LAWYERS acting for the “heirs” of the late Sulu sultan, Sultan Jamalul Kiram II — who are claiming US$14.92 billion (RM64 billion) from the Malaysian government — are disputing claims made by Datuk Seri Azalina Othman Said, minister in the Prime Minister’s Department (Law and Institutional Reform) last week.

Last Thursday, Azalina had said in a press statement that the district court of Luxembourg had set aside the attachment order requested by the heirs to the sultan, which involved arbitration awards by Spanish arbitrator Gonzalo Stampa amounting to US$14.92 billion.

In her press release dated Jan 26, Azalina had said, “Malaysia has availed itself of all available legal remedies to invalidate the appointment of Stampa and his purported ‘awards’. As a result, the Spanish court that initially appointed Stampa retroactively invalidated his appointment and nullified the alleged ‘preliminary award’ that he rendered in Madrid.”

Work instructions
(a) Reword the passage of the Sulu claim text starting at "LAWYERS acting for" and ending at "to US$14.92 billion.", replacing "press statement" with "public statement".
(b) Extend the Sulu claim text, picking up after its final sentence.
The items placed after this text have nothing to do with the work here.

Dataset entries
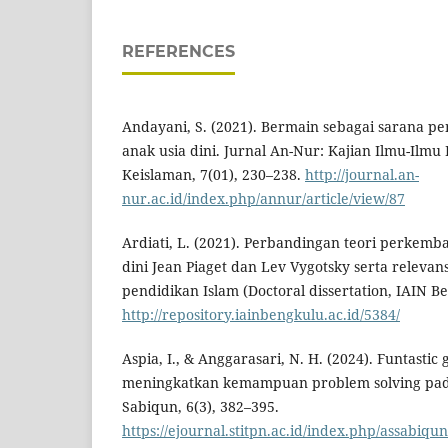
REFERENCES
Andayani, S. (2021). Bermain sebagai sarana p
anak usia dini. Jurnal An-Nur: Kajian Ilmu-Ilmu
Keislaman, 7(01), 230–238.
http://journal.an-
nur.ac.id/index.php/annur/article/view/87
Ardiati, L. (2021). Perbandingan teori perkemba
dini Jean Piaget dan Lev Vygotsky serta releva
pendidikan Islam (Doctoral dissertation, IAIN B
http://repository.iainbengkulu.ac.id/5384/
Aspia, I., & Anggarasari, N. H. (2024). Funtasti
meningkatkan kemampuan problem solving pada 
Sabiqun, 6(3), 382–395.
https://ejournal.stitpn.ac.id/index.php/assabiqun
==
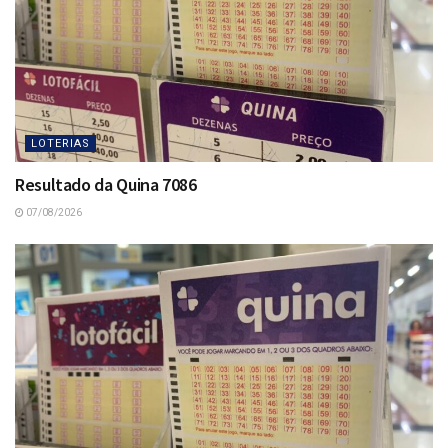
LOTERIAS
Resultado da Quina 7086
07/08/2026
--
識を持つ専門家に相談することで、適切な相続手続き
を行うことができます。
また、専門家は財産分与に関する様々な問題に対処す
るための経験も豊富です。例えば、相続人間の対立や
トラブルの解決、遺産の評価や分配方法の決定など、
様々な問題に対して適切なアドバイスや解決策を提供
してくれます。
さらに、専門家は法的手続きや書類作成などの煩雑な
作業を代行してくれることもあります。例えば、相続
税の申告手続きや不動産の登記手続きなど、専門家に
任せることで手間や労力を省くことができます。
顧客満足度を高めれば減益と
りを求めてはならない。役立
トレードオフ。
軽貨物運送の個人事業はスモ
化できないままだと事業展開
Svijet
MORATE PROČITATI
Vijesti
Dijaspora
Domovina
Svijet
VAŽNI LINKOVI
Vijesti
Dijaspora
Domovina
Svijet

Answers by item
(a)
LAWYERS acting for the “heirs” of the late Sulu sultan, Sultan Jamalul Kiram II — who are claiming US$14.92 billion (RM64 billion) from the Malaysian government — are disputing claims made by Datuk Seri Azalina Othman Said, minister in the Prime Minister’s Department (Law and Institutional Reform) last week.

Last Thursday, Azalina had said in a public statement that the district court of Luxembourg had set aside the attachment order requested by the heirs to the sultan, which involved arbitration awards by Spanish arbitrator Gonzalo Stampa amounting to US$14.92 billion.

(b)
Azalina’s move in firing the first salvo in the new year possibly caught the claimants off guard.

In a response last Friday, Paul Cohen from British law firm 4-5 Gray’s Inn Square, who is co-lead counsel for the eight claimants, implies that Azalina has not painted an accurate picture.

Cohen says, “We are pleased that the minister invokes the authority of the Superior Court of Madrid in establishing whether the arbitration was, as Malaysia claims, annulled in Spain. But, on Dec 1, 2022 that court unanimously ruled that the arbitration stands, and that Malaysia’s actions, which the court’s ruling described as ‘procedural fraud’, had not managed to invalidate it. The Malaysian government statement omitted to mention this.

“Malaysia’s strategy has relied upon telling the world and jurisdictions across the globe that the Spanish courts have annulled the arbitration. The Spanish court, as the minister’s lawyers might want to tell her, has ruled the opposite... . But during the year, the interest payments on the award have risen by one and a half billion dollars ... an expensive strategy,” Cohen says.

News reports in Spain as well do not seem to paint a very positive picture for Malaysia. However, it is not clear if there is any hidden agenda at play.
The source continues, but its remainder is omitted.